First, it was out to the lot behind our hotel to receive instruction, me side-tracked with a birthday call from my son, not yet here in Skagway.
|Standing below my window, talking to Blake|
|Instruction from Shari|
|Me, Stanley, Shari|
We then veered over to the train track, where we found, to my great delight, an abandoned engine and box cars. Stanley poked her nose is one of the box cars. "Hey!" she said. "This is great place to come make out!" I looked and said, "Hey! This is a great place to live!"
|A great place to live|
Our needle was getting a little crazy. Shari told us that when we're within 25 feet of the cache, it'll do this. You have to just start snooping around. So snooping around we did. Teri found it. Who'd o' thunk it was there?
|What is this piece of rusted relic?|
|Stanley, Teri, Shari|
|Me signing the log|
|AB Building -- Arctic Brotherhood|
Now Dyea. Oh, yeah. Oh, yeah. Oh, yeah. In the old days you rowed over from Skagway or steamed into the long shallow bay of Dyea on a steamer out of San Francisco or Seattle. Today you just drive up and around AB Mountain, around Long Bay, up the mouth of the Tyea River, over the bridge, and back down to Dyea.
Along the way we braked hard. An eagle was serenely perched on the branch of a Sitka Spruce, facing Long Bay with not a care in the world.
Suddenly, a second eagle swooped in, the two lifted together and circled south, landing in a tree behind us. I'm never not amazed how tiny a bird call these majestic birds have. Kind of like Paul Bunyon singing like Tinker Bell.
No, wait. First a stop at Slide Cemetery where so many men lost their lives on April 3, 1898, an avalanche catching them under 30-foot cloud snow. A somber place, a quiet place, sunlight dappling through the spruce and onto devil's club.

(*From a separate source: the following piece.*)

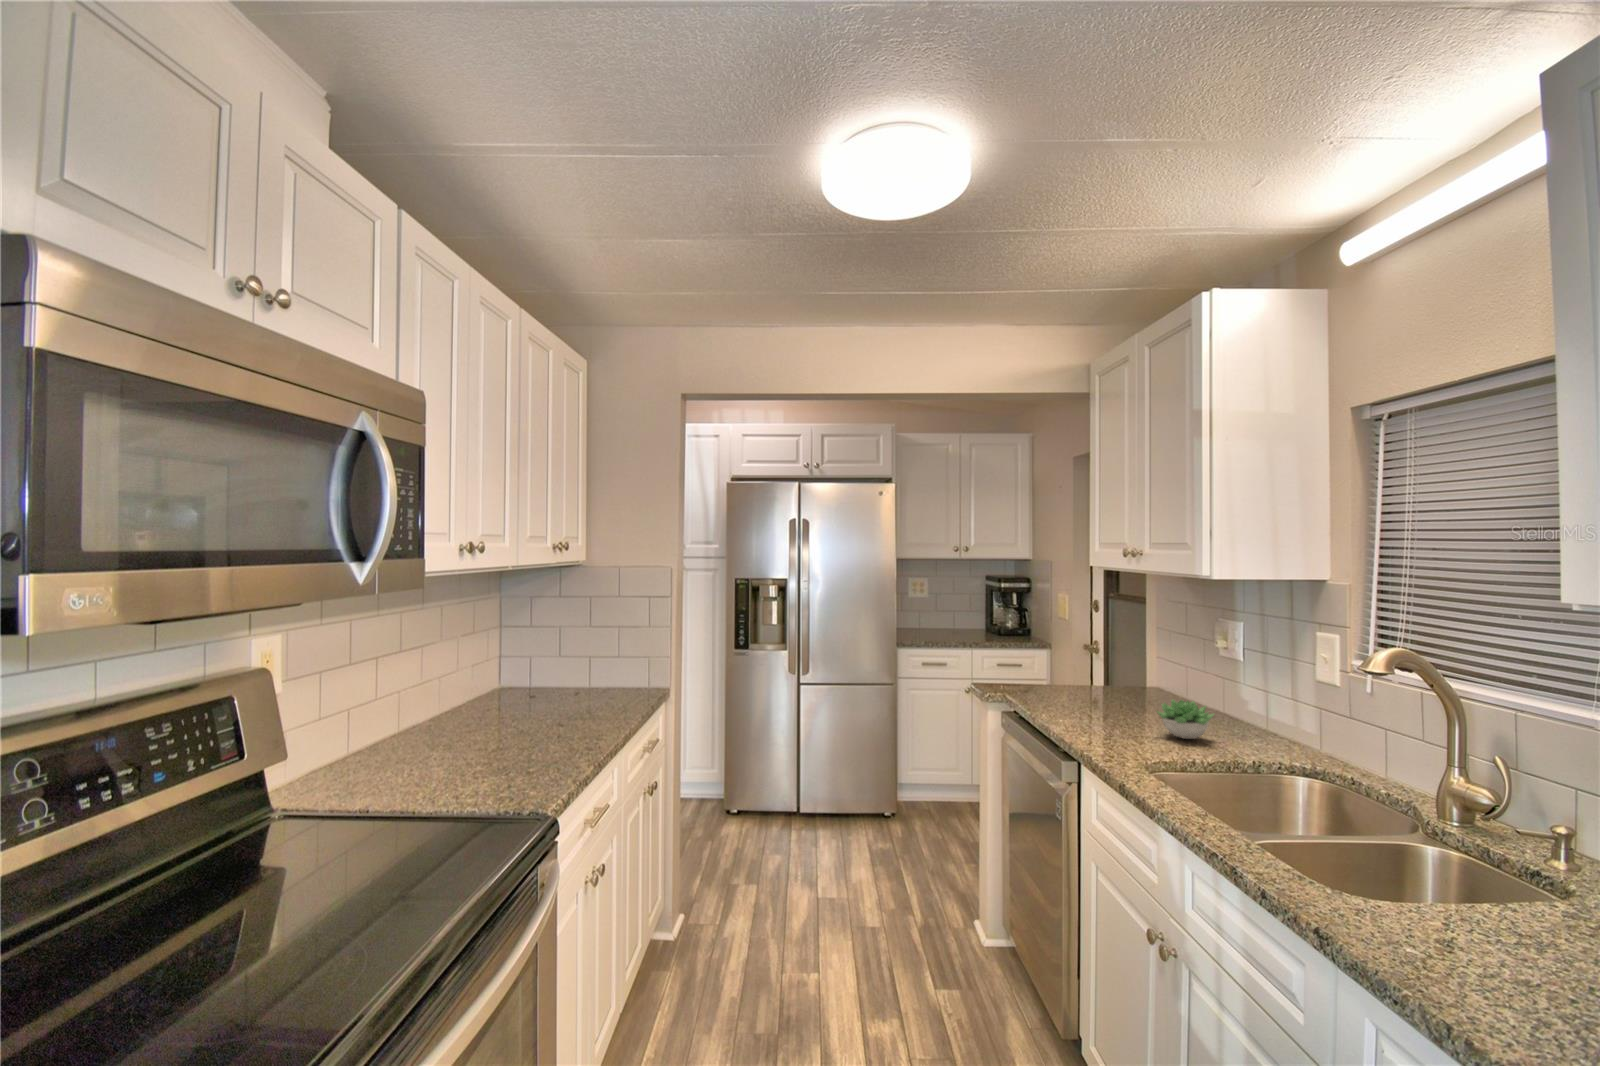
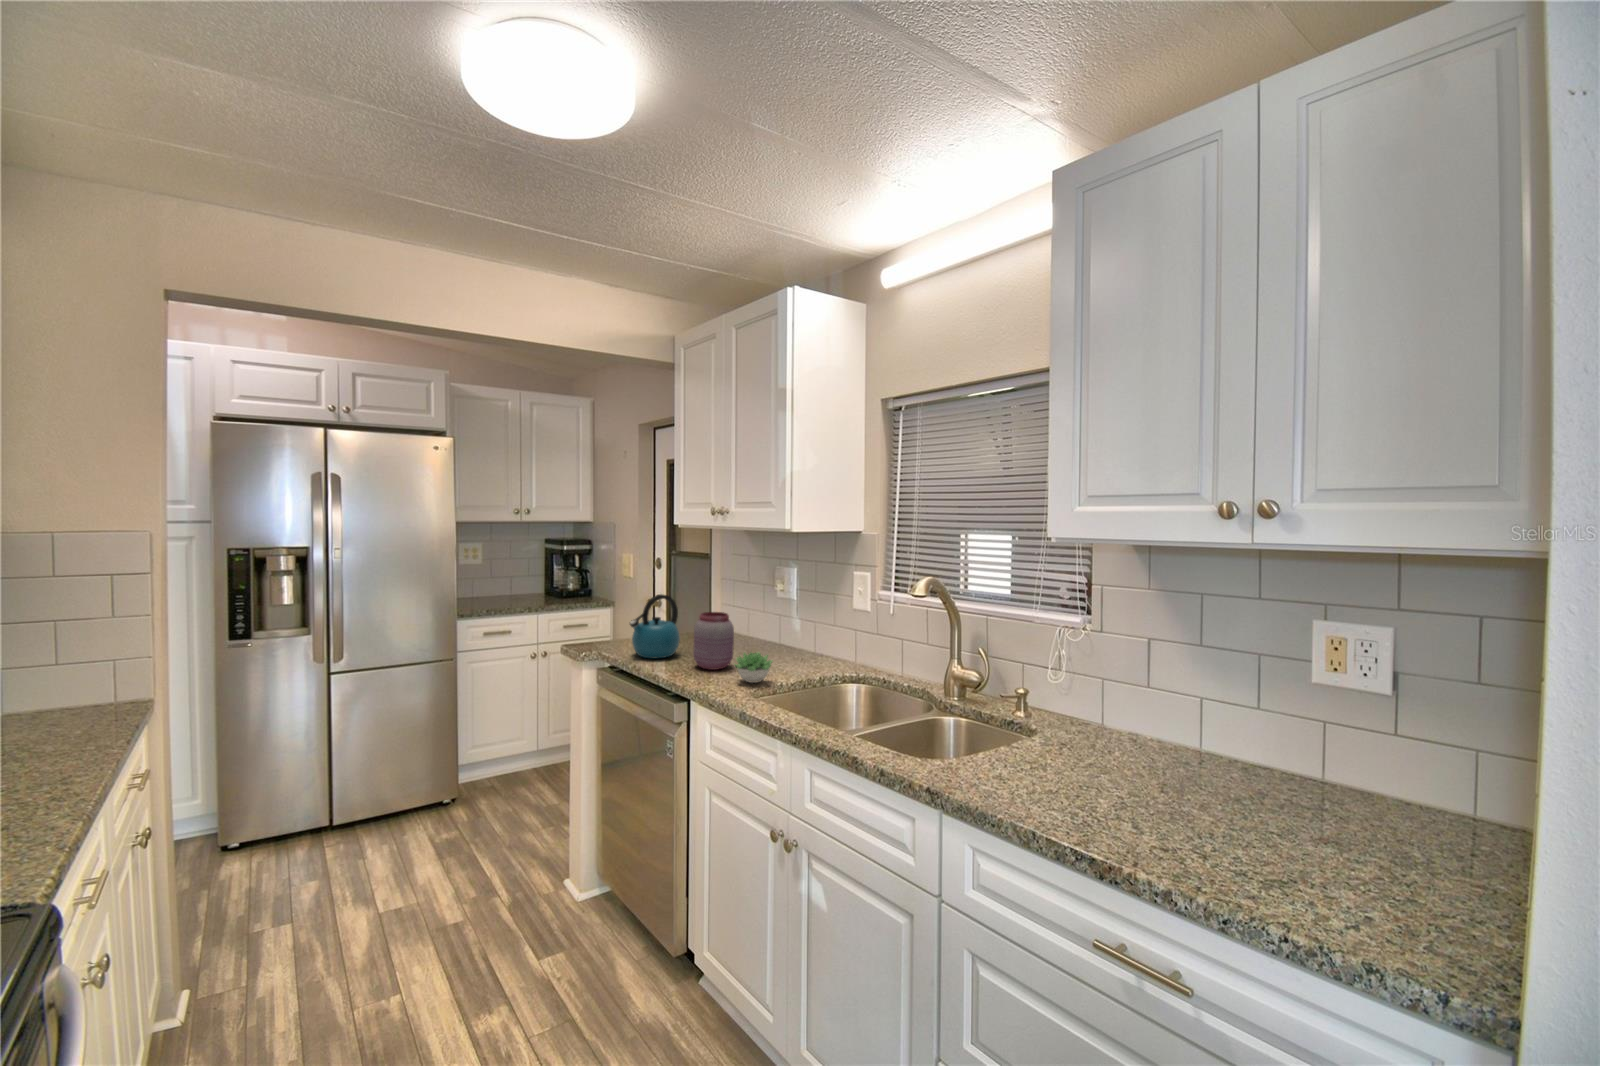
kettle: none [1038,627,1099,698] -> present [630,594,680,658]
jar: none [1111,649,1163,718] -> present [693,612,734,670]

|Here Lies Stanly, A Pirate Who Died Not at Sea But Under the Snow|
A Story of Woe Too Sad To Be Told
|Creek running down into Lynn Canal|
|The Old Wharf, 1897, 1898, 1899|
And dare I get so mundane as to say, where else can you find a glacier fed creek bed full of gold? Winking up shiny and yellow, drawing me down into the frigid water?
Driving back to town in company of new friends, it seemed to me t it was one of the most satisfying, unexpected, and loveliest of days. The day, however, was not over.
Back at the hotel Jazz had baked me not only one birthday cake, but two! Two? And Davey, an adorable man who once held me in his arms while I cried, had his own birthday gift for me. Just to catch you up, last year, two days before my birthday, a man in town--who should never have said such a thing--told me I was too old to fit in. It was Davey I'd found in my tears, it was Davey who'd decried the man who'd dared say it. So what better way to end my birthday, older than the year before, with Davey singing me Happy Birthday?